*** Opening Data under study ***

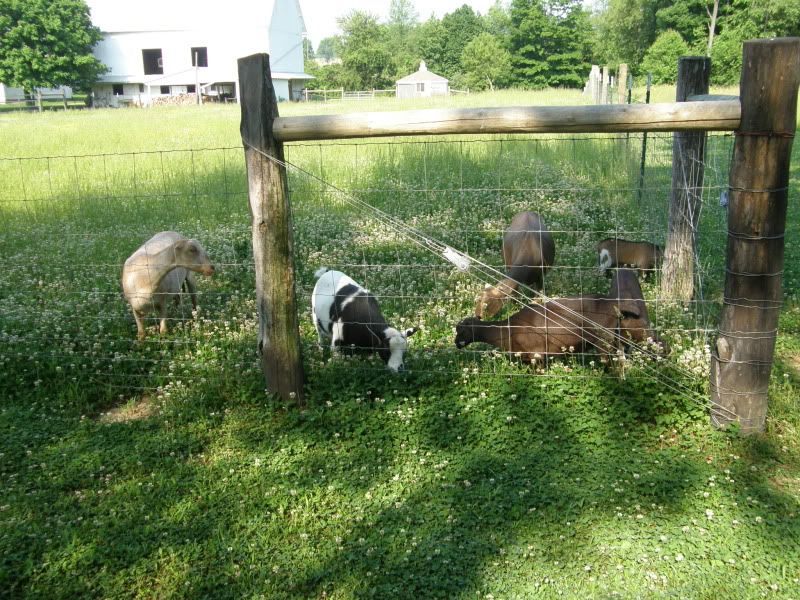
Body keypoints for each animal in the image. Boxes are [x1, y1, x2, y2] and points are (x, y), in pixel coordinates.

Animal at [456, 269, 659, 361]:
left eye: (461, 330)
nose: (456, 343)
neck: (506, 329)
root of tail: (612, 303)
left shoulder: (537, 356)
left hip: (605, 341)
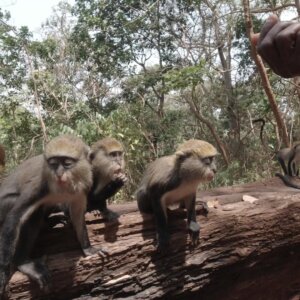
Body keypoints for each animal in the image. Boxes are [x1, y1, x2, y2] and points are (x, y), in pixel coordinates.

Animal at [0, 135, 106, 296]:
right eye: (54, 164)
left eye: (67, 163)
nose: (59, 174)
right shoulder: (41, 185)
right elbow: (14, 217)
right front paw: (3, 273)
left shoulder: (81, 187)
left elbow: (77, 215)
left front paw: (88, 248)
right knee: (32, 213)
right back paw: (23, 263)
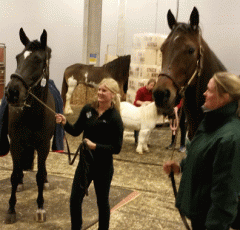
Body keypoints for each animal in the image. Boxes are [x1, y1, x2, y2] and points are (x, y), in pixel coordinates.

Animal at [4, 27, 55, 224]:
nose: (12, 91)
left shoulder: (43, 145)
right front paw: (11, 209)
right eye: (18, 57)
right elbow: (13, 174)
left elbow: (39, 176)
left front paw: (40, 207)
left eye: (38, 60)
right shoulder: (16, 144)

*** Closing Data under study ***

(Work to complete): Using the records above, work out how many lines hold the string "shoulder"; answer with that number alone.

(Task output): 5